(Dataset entries)
##############################
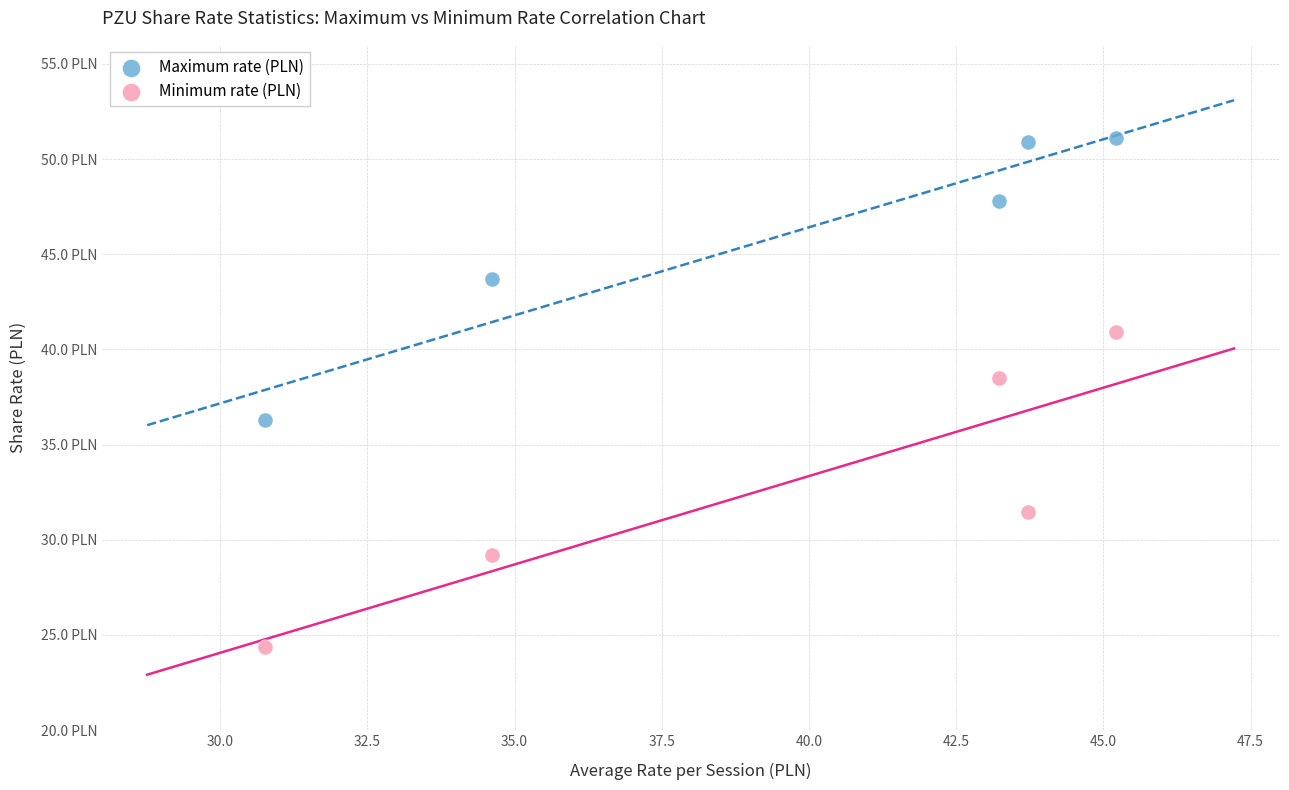

Which series contains the highest Y value?

Maximum rate (PLN)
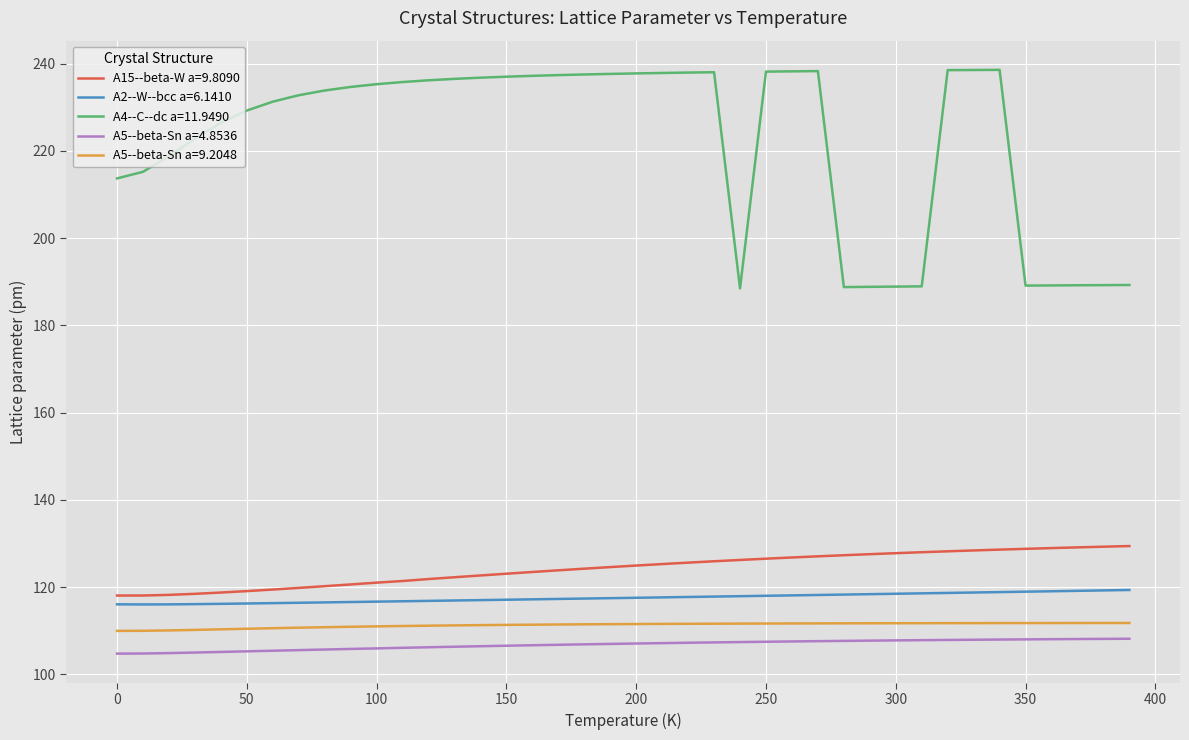

Which series has the largest total across all categories?

A4--C--dc a=11.9490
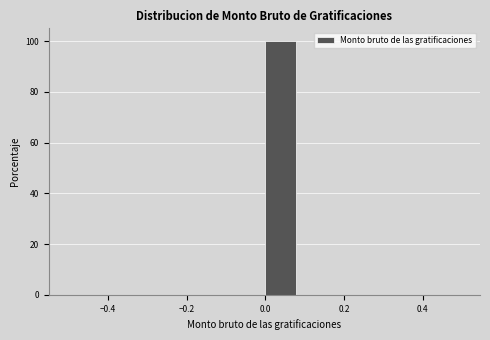

Over which range of the x-axis is the bar tallest?

0.00 to 0.08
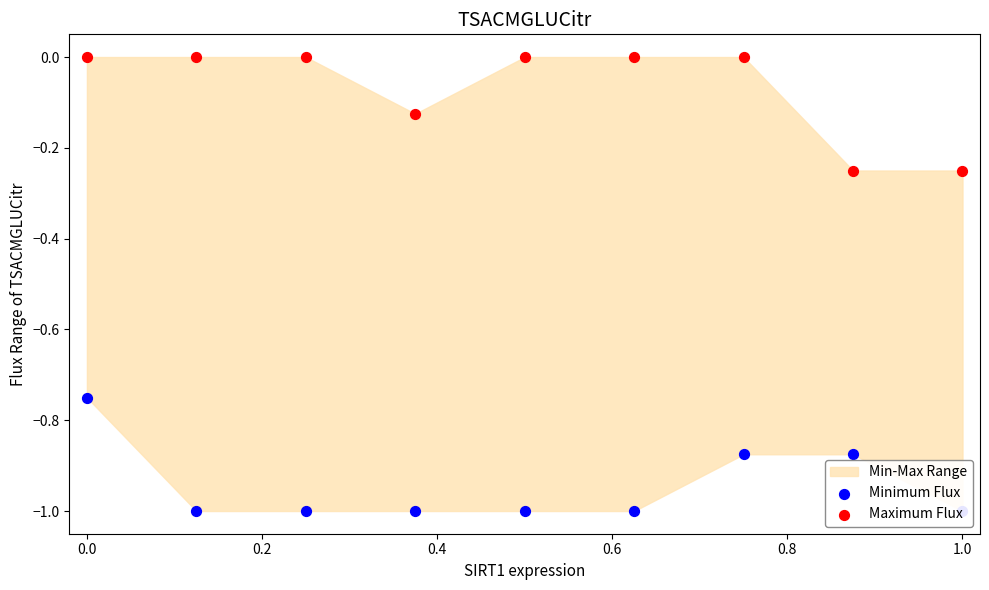

Which series has the largest total across all categories?

Maximum Flux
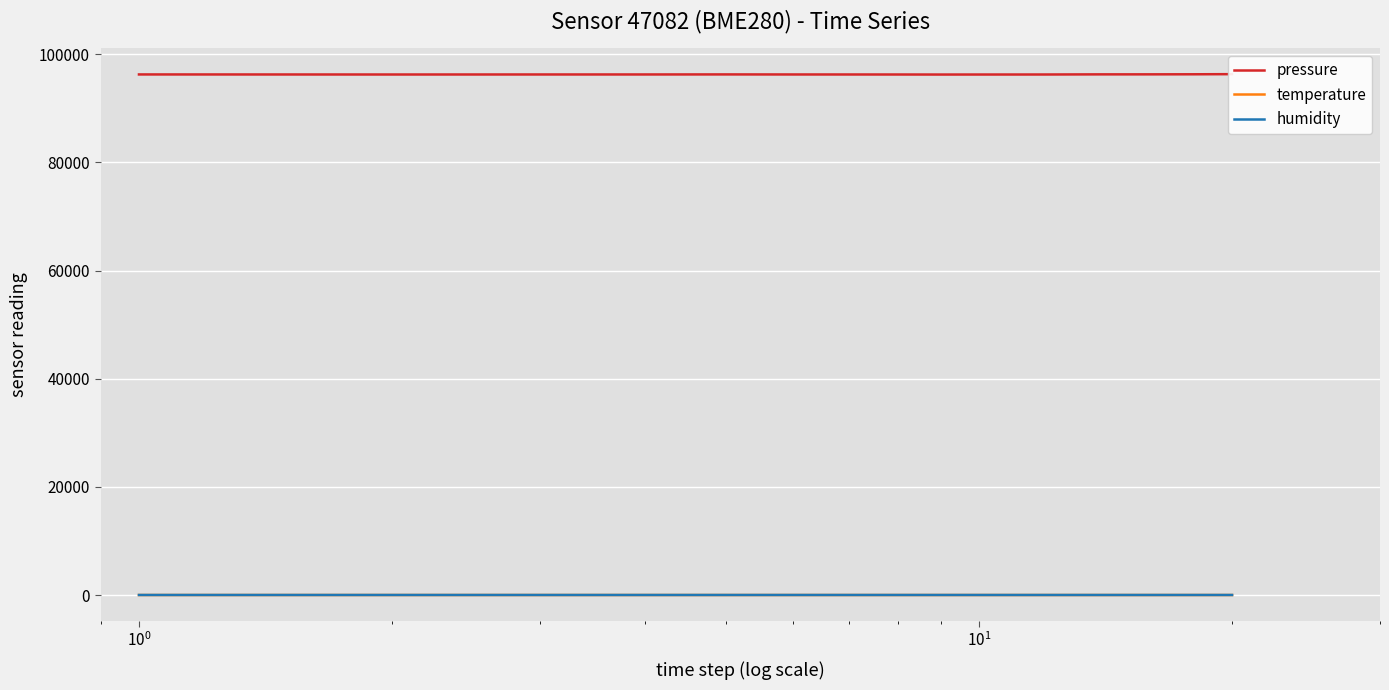

What is the difference between the second highest and second lowest values in the temperature series?

0.9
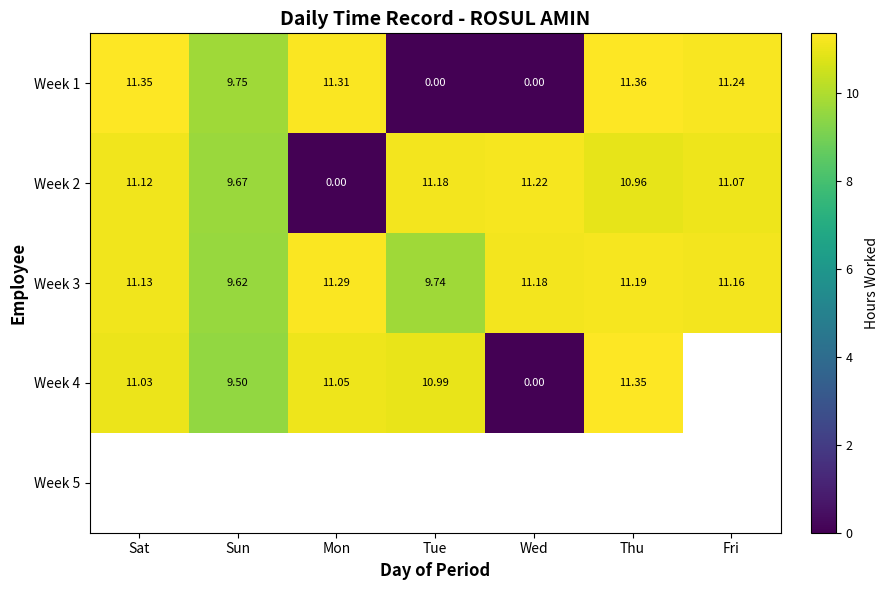

What is the average value of the Week 1 series?

7.9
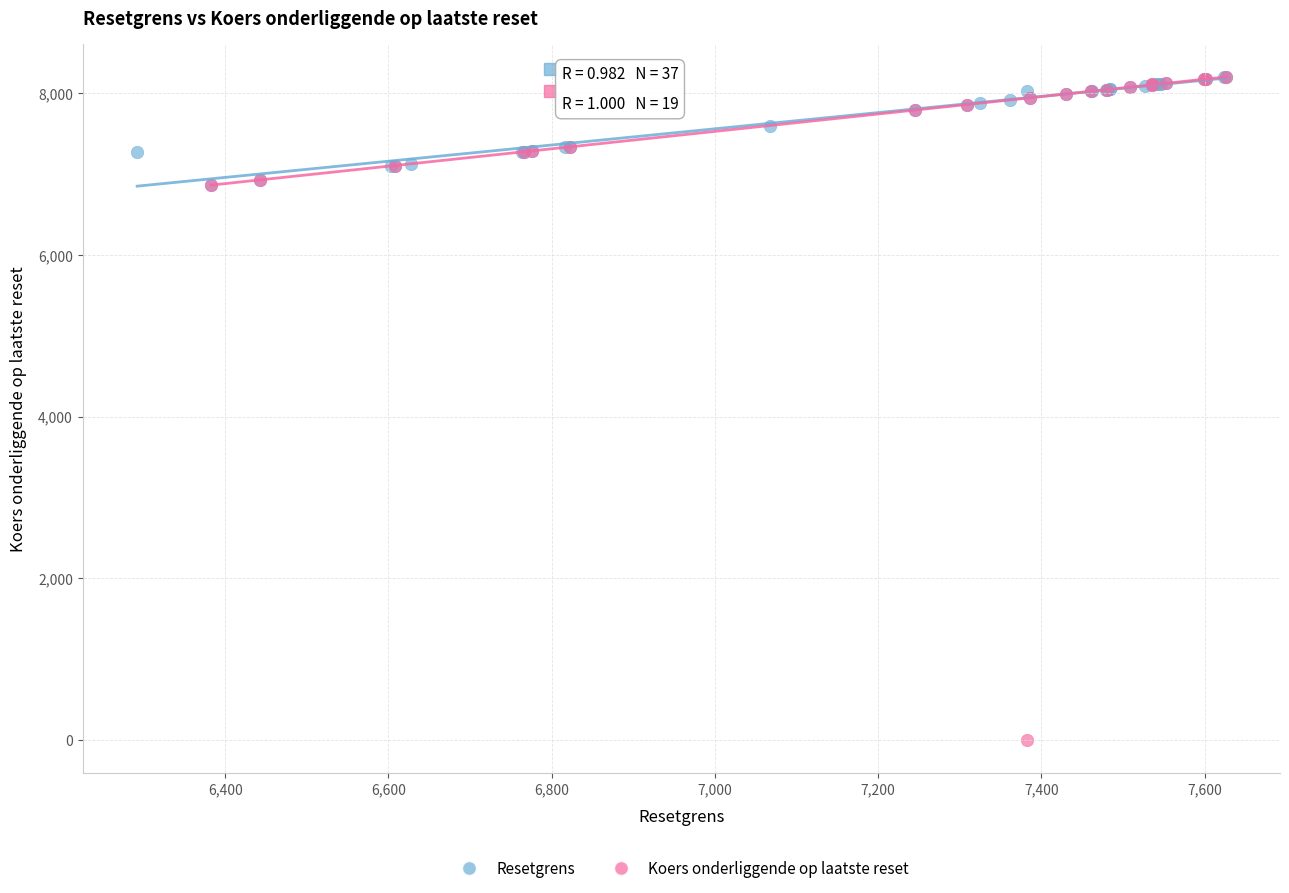

Which series reaches the minimum Y coordinate?

Koers onderliggende op laatste reset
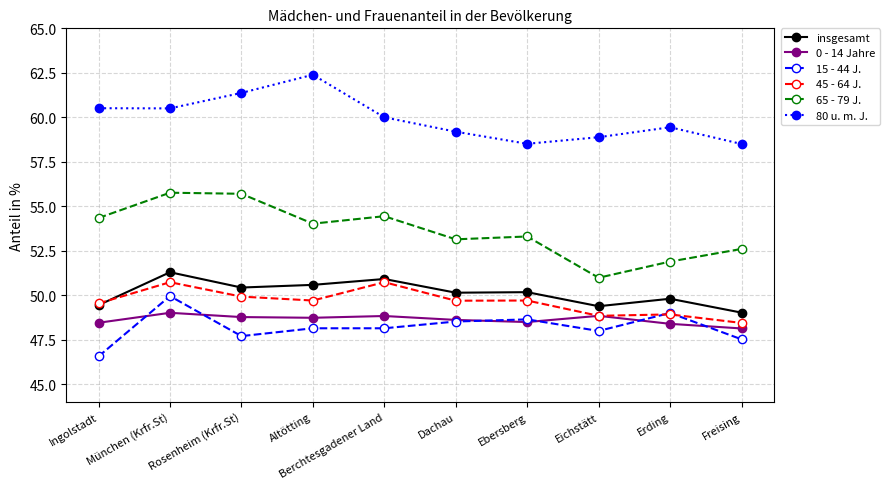

What is the label of the 8th point from the right?

Rosenheim (Krfr.St)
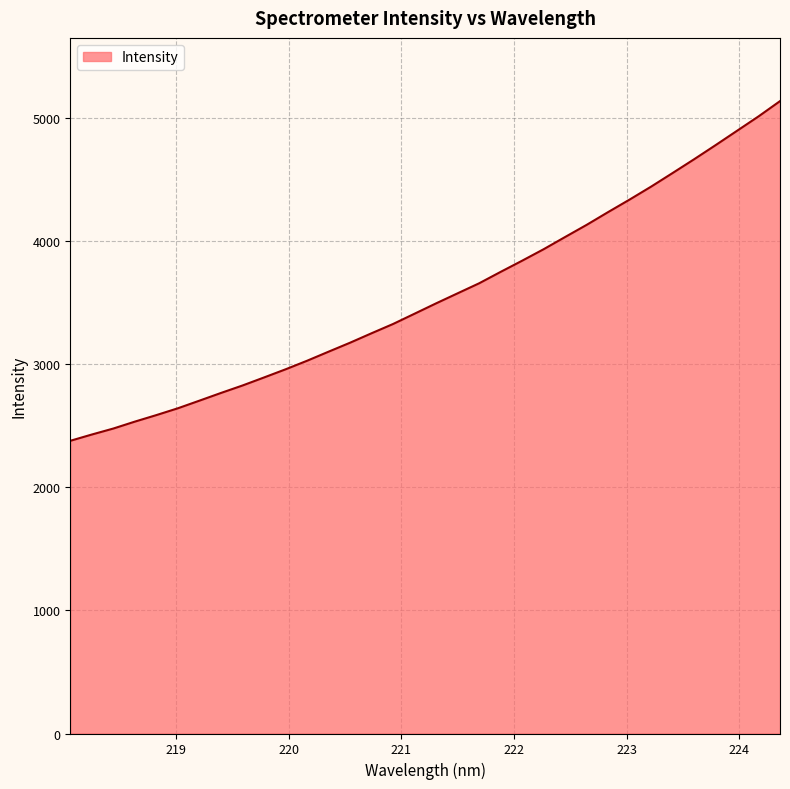

What is the difference between the maximum and minimum values?

2759.6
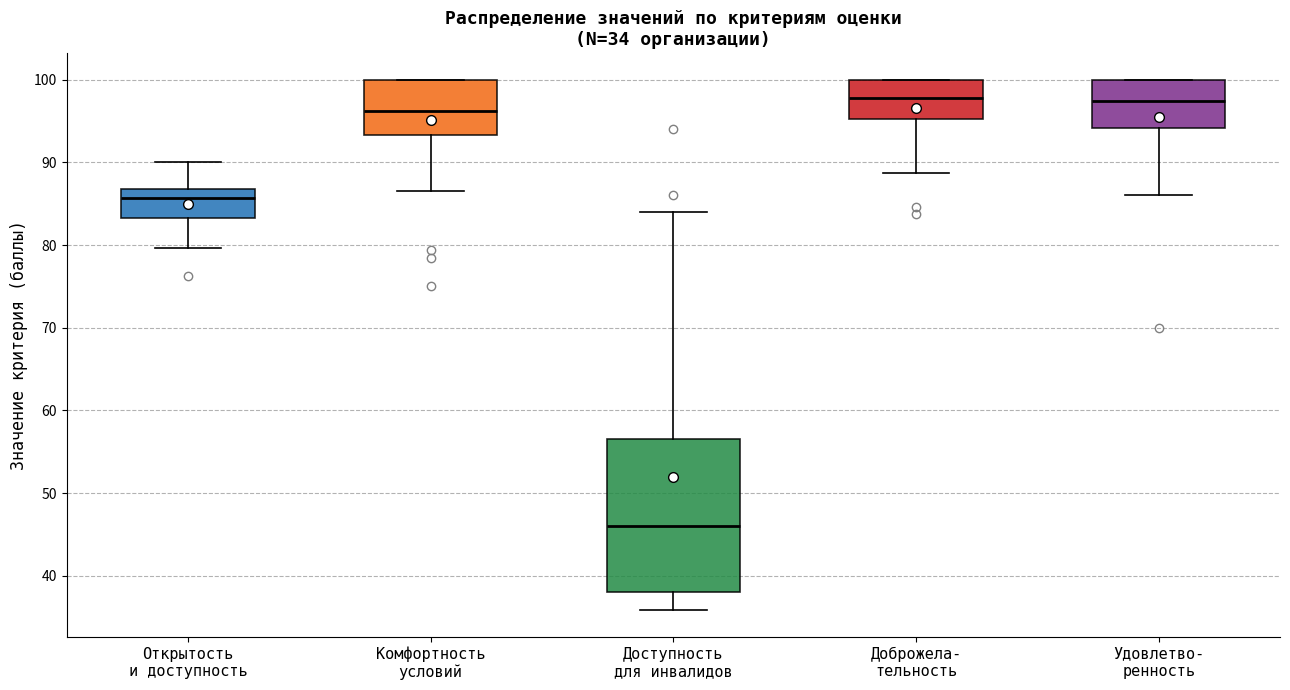

Which box is the tallest, from its lower edge to its upper edge?

Доступность для инвалидов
##############################
Directive :: Copy every record above word for word, leaving out the pictures.

Exercise solution ::
Which series contains the highest Y value?

Maximum rate (PLN)

Which series has the largest total across all categories?

A4--C--dc a=11.9490

Over which range of the x-axis is the bar tallest?

0.00 to 0.08

Which series has the largest total across all categories?

Maximum Flux

What is the difference between the second highest and second lowest values in the temperature series?

0.9

What is the average value of the Week 1 series?

7.9

Which series reaches the minimum Y coordinate?

Koers onderliggende op laatste reset

What is the label of the 8th point from the right?

Rosenheim (Krfr.St)

What is the difference between the maximum and minimum values?

2759.6

Which box is the tallest, from its lower edge to its upper edge?

Доступность для инвалидов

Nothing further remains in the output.